A união, segundo seus defensores, facilitaria o desenvolvimento regional. Alguns dos críticos, por sua vez, reclamavam do custo elevado da fusão para a economia da Guanabara (da cidade do Rio de Janeiro), então um estado mais rico, por ter de incorporar o antigo Estado do Rio, área mais pobre. Outros viam também na fusão uma manobra política da ditadura, com o objetivo de neutralizar o crescimento na Guanabara do MDB, o partido de oposição, já que o interior do Estado do Rio seria dominado pelo partido oficial, a Arena.
Em 11 de setembro de 1974, o presidente Geisel escolheu o vice-almirante Floriano Peixoto Faria Lima como futuro governador, sendo nomeado para o cargo no dia 3 de outubro. Ele assumiria na data em que os dois estados passariam a se constituir um só, conforme a lei: 15 de março de 1975. Em janeiro daquele ano, o Departamento Nacional de Estradas de Rodagem (DNER) trocava as placas indicativas de “Guanabara” por outras com “Rio de Janeiro” escrito nelas, em 800 quilômetros de pistas.
Em 28 de fevereiro de 1975, foi anunciado o nome do novo prefeito do Rio: o engenheiro Marcos Tito Tamoyo da Silva, de 49 anos. Para ele, o grande problema da área metropolitana do Rio era o transporte de massas. Ronaldo Arthur da Cruz Fabrício foi designado prefeito de Niterói por Faria Lima. Fabrício afirmou que seu objetivo era “humanizar a cidade”.
Às 18h do dia 14 de março de 1975, a bandeira do Estado da Guanabara foi arriada pela última vez no Palácio Guanabara, em Laranjeiras. No dia seguinte, no mesmo local, a posse de Floriano Peixoto Faria Lima, que morreu em 9 de julho de 2011, inaugurou o novo estado.
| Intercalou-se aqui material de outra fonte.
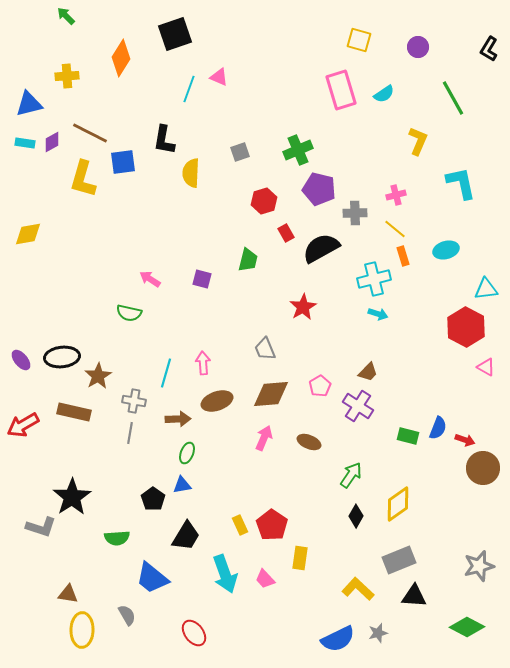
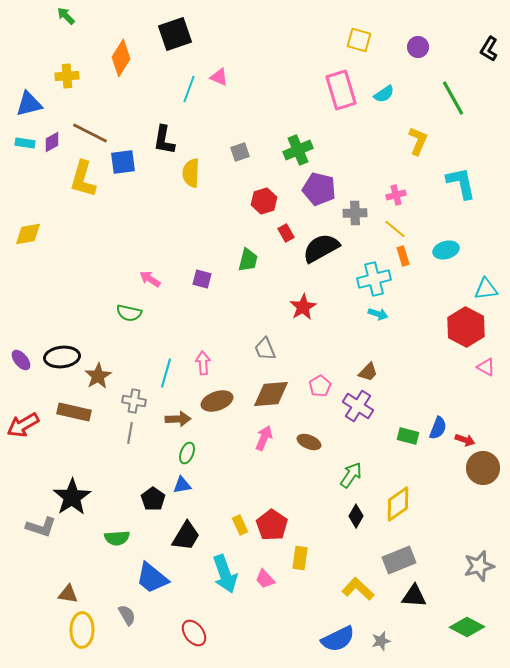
gray star at (378, 633): moved 3 px right, 8 px down
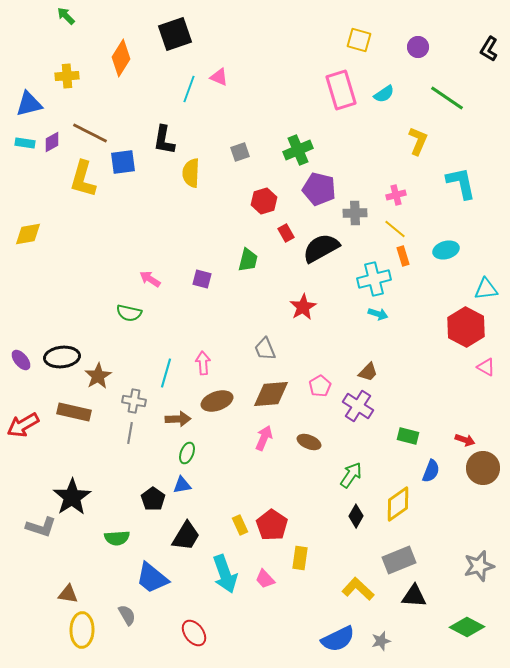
green line at (453, 98): moved 6 px left; rotated 27 degrees counterclockwise
blue semicircle at (438, 428): moved 7 px left, 43 px down
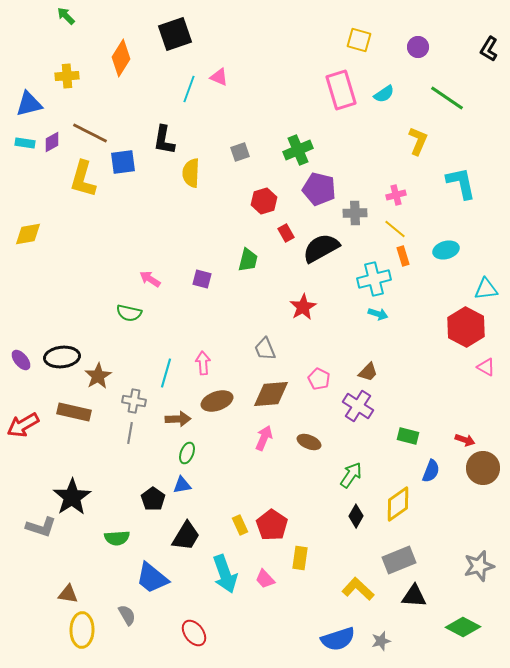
pink pentagon at (320, 386): moved 1 px left, 7 px up; rotated 15 degrees counterclockwise
green diamond at (467, 627): moved 4 px left
blue semicircle at (338, 639): rotated 8 degrees clockwise
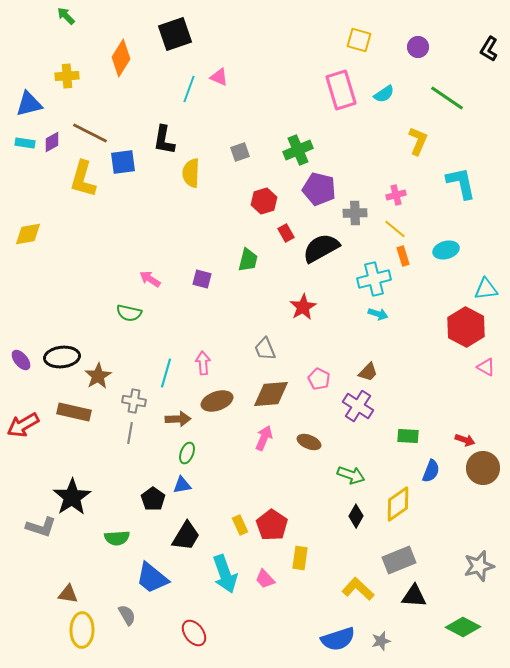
green rectangle at (408, 436): rotated 10 degrees counterclockwise
green arrow at (351, 475): rotated 76 degrees clockwise
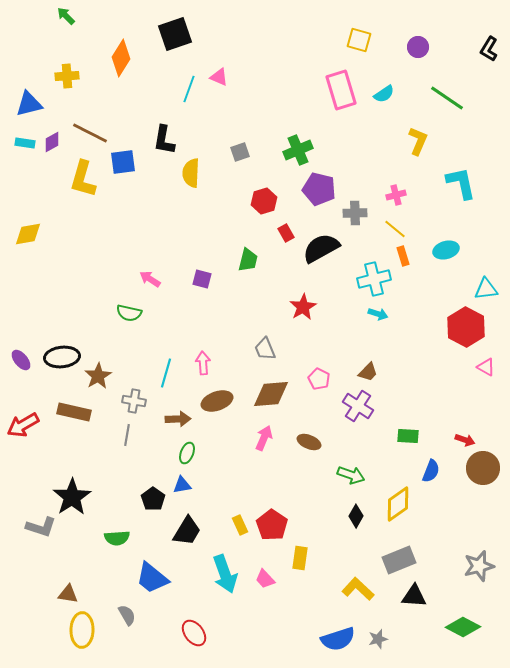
gray line at (130, 433): moved 3 px left, 2 px down
black trapezoid at (186, 536): moved 1 px right, 5 px up
gray star at (381, 641): moved 3 px left, 2 px up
Ele governou o Estado do Rio de 1975 a 1979. Ao assumir, recebeu o cargo do ministro da Justiça, Armando Falcão, com a presença dos ex-governadores, eleitos indiretamente, Chagas Freitas, da Guanabara (1970-1975), e Raimundo Padilha, do Estado do Rio (1971-1975), que morreu em 19 de setembro de 1988. Chagas ainda voltaria ao poder: em 15 de março de 1979, ele tomou posse como governador, novamente eleito de forma indireta, do Estado do Rio, permanecendo no cargo até março de 1983. Chagas Freitas morreu em 30 de setembro de 1991.